28. Circular Linked List
Advantages of Circular Linked Lists:
Can traverse the whole list by heading from any point. We just need to stop when the first visited node is visited again.
Circular lists are useful in applications to repeatedly go around the list.
For example, when multiple applications are running on a PC, it is common for the operating system to put the
running applications on a list and then to cycle through them, giving each of them a slice of time to execute, and
then making them wait while the CPU is given to another application. It is convenient for the operating system to
use a circular list so that when it reaches the end of the list it can cycle around to the front of the list.
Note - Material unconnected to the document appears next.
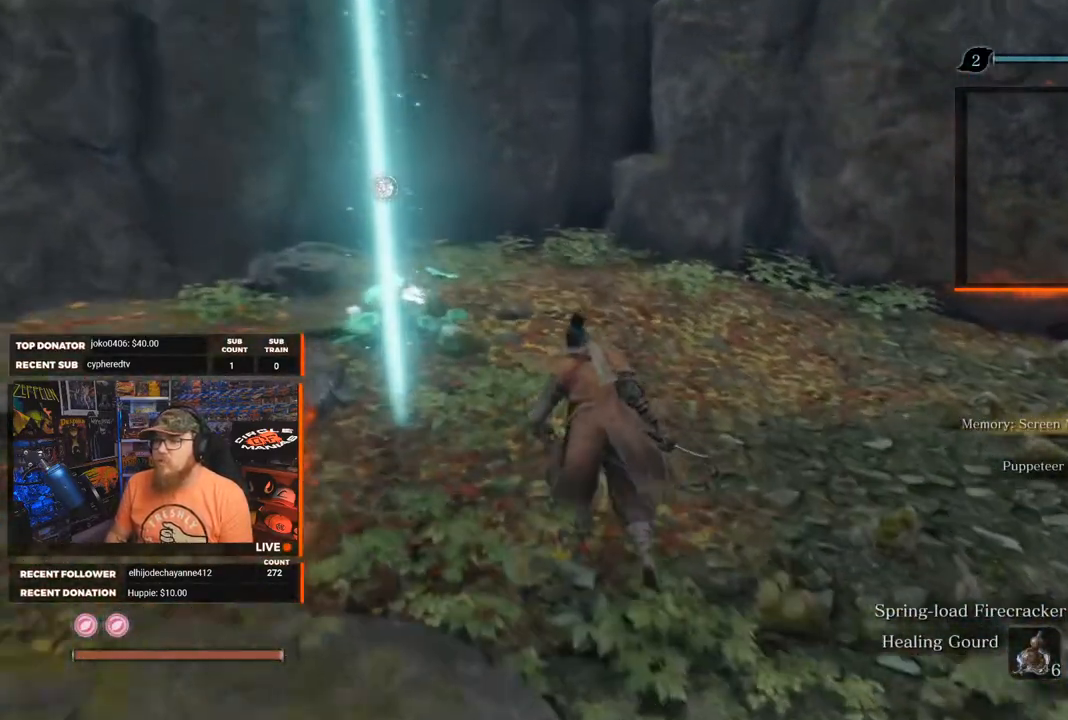
{"buttons": [], "left_stick": "up-left", "right_stick": "down-right", "events": [[67, "left_stick", "up-left"]]}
Circular Doubly Linked Lists are used for implementation of advanced data structures like Fibonacci Heap.
29. Circular Linked List
Implementation:
To implement a circular singly linked list, we take an external pointer that points to the last node of the list. If we have a
pointer last pointing to the last node, then last -> next will point to the first node.
Why have we taken a pointer that points to the last node instead of first node ?
For insertion of node in the beginning we need traverse the whole list.
Also, for insertion at the end, the whole list has to be traversed.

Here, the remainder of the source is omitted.